Publicado em Notícias Online

https://www.noticiasonline.eu/o-estado-a-que-isto-chegou-zelensky-no-parlamento-portugues/?fbclid=IwAR3CpWiliLJBj8sBmE_Xg1Vz3_i9oOqC55tvLZFgNHEiW23ObhpPMU7iogQ


[1] A frase completa de Salgueiro Maia terá sido esta: “Meus senhores, como todos sabem, há diversas modalidades de Estado. Os Estados Sociais, os Estados Corporativos e o estado a que isto chegou. Ora, nesta noite solene, vamos acabar com o estado a que chegámos! De maneira que, quem quiser vir comigo, vamos para Lisboa e acabamos com isto. Quem não quiser sair, fica aqui!”.

[2] Um dos primeiros actos legislativos do novo governo resultante do derrube do Presidente pró-russo YanuKovych foi a revogação, a 23/02/2014, do diploma (a lei kovalov-kolesnichenko, de 2012) que havia reconhecido (também) o russo como língua oficial na região do Donbass.

[3] Os massacres, perante a passividade da comunidade internacional, foram praticados sobretudo entre Fevereiro e Julho de 2014 contra as regiões de língua russa (Odessa, Dnipropetrovsk, Carcóvia, Lugansk e Donetsk) e, com a importantíssima intervenção das milícias pró-nazis, atingiram particular ferocidade e malvadez em Odessa e Mariupol.

[4] Ao invés do que alguns “dinossáuricos” e primários anti-comunistas tentaram pregar…

[5] Que agrupa 57 Estados, incluindo todos os europeus e os EUA.
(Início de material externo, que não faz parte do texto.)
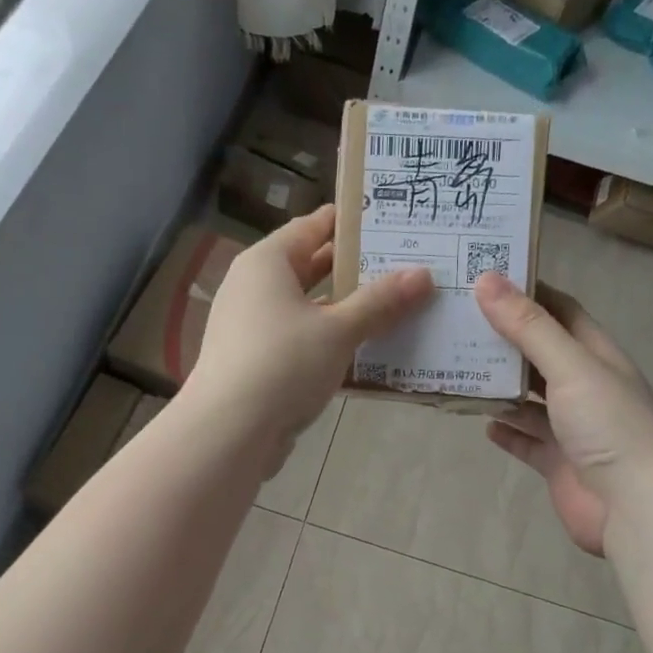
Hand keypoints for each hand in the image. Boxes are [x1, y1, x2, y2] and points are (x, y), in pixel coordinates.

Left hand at [186, 205, 433, 472]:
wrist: (229, 432)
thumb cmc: (283, 364)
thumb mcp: (338, 331)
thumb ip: (380, 302)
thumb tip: (423, 275)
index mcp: (267, 263)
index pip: (312, 226)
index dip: (350, 222)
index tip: (391, 220)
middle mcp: (254, 288)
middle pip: (311, 268)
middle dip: (356, 270)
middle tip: (405, 265)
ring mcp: (253, 328)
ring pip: (309, 309)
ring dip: (347, 311)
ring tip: (398, 307)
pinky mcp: (258, 363)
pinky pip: (302, 342)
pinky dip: (331, 343)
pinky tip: (368, 353)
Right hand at [474, 272, 652, 555]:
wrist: (636, 508)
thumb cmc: (610, 426)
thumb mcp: (570, 367)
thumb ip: (529, 328)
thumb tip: (487, 280)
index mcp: (597, 356)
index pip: (560, 312)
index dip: (527, 293)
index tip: (484, 279)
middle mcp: (585, 387)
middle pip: (539, 355)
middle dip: (504, 340)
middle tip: (457, 324)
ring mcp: (572, 428)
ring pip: (529, 400)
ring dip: (499, 388)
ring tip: (458, 370)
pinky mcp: (558, 462)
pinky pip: (526, 441)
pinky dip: (506, 432)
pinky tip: (482, 423)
[6] Só que os oligarcas apoiantes de Zelensky (incluindo o filho de Joe Biden) são carinhosamente apelidados de “empreendedores”…

[7] Esta divisão das SS foi responsável, entre outros, pelo horrível massacre de 643 civis em Oradour-sur-Glane, na França, em 10 de Junho de 1944.

[8] Recorde-se que, na sessão do parlamento grego, a 7/4, Zelensky fez intervir, num vídeo que então apresentou, um neo-nazi membro do Regimento Azov, nascido em Mariupol e que afirmou estar a defender a sua cidade “contra os nazis russos”!…

[9] Desde os brutais bombardeamentos aéreos de populações civis na faixa de Gaza, na ex-Jugoslávia, na Somália, no Afeganistão, no Iraque, na Líbia, até aos cerca de 13.000 mortos civis no Donbass.